Two industry specialists give their views on how the shake-up has caused insurers to scrutinise their portfolios
Joanne Edgley, managing director, commercial PI, Nexus Underwriting
“The Lloyd’s performance review has resulted in seismic changes and caused a number of Lloyd’s syndicates to re-evaluate their portfolios, with many exiting from writing certain underperforming professions or, in some cases, exiting the class completely.
“The impact has not been limited to the actions of the Lloyd’s carriers. Many non-Lloyd’s insurers and managing general agents (MGAs) have taken the opportunity to address the continued underperformance of the class by implementing remediation plans and/ or revised underwriting strategies to recalibrate their portfolios.
“Underwriting appetite is one of caution, particularly given the ever-changing regulatory and economic landscape.

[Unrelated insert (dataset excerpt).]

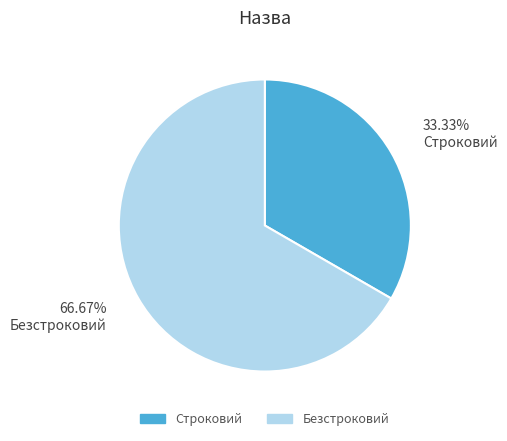

Count the number of slices in the pie.

2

Nexus has always looked for firms that can demonstrate excellent risk management, that have a true understanding of potential exposures and then manage them accordingly.
“Our experience over the past year has been that most London market brokers have been well equipped to deal with the changes in placement the market has dictated. Co-insurance, reduction in line sizes and the ability to sell increased premiums and reduced coverage can often be more difficult for the regional broker to execute. However, our distribution network of regional brokers has been able to react quickly to the changing placement strategies required.”
Richard Webb, director, Manchester Underwriting Management
“When I was underwriting in the early 1990s, the career path of a personal indemnity (PI) underwriter was typically that you’re a trainee for two years, an experienced underwriter after five years and a senior underwriter after 10 years. It was similar for brokers. So they’re 12 to 14 years into a career and have only known one set of market conditions. That’s a long time to be working and not experience a change, such as a hard market.
“A lot of companies have got rid of people – you might say the grey-haired ones who have been around a long time and could see the warning signs. Right now, this younger generation are having to learn fast. To be fair, why would they know any different after such a long and protracted soft market? But they’re rising to the challenge.
“Insurers haven’t been charging enough money for years and the consequences are that there isn’t enough money to pay claims. Lloyd’s was the first to move, thankfully, and they started to take action last year. The PI market has hardened for certain professions – for the construction industry and independent financial advisers, in particular. For others, such as accountants, insurance brokers and solicitors, pricing has increased but not much, so it’s not a proper hard market.
“A tranche of people stopped writing PI last year and throughout this year. You’ve got some underwriters who have come out the market completely and others that have come out of certain parts of PI, like construction consultants or design and construct. That’s because they wrote it too cheaply to begin with. To use a well-worn expression, they are now throwing the baby out with the bathwater, because they’ve come out of all design and construct when not all of it is bad.
“Underwriters have also reduced limits. Perhaps they were writing a £5m or £10m indemnity and now they will only write £2m or not at all. So you’ve got the reappearance of the subscription market, which a lot of brokers have hardly ever had to tap before, as well as multiple layering. If you’re a PI broker right now you could go one of two directions: either you’re adapting and learning to cope, or you’re not.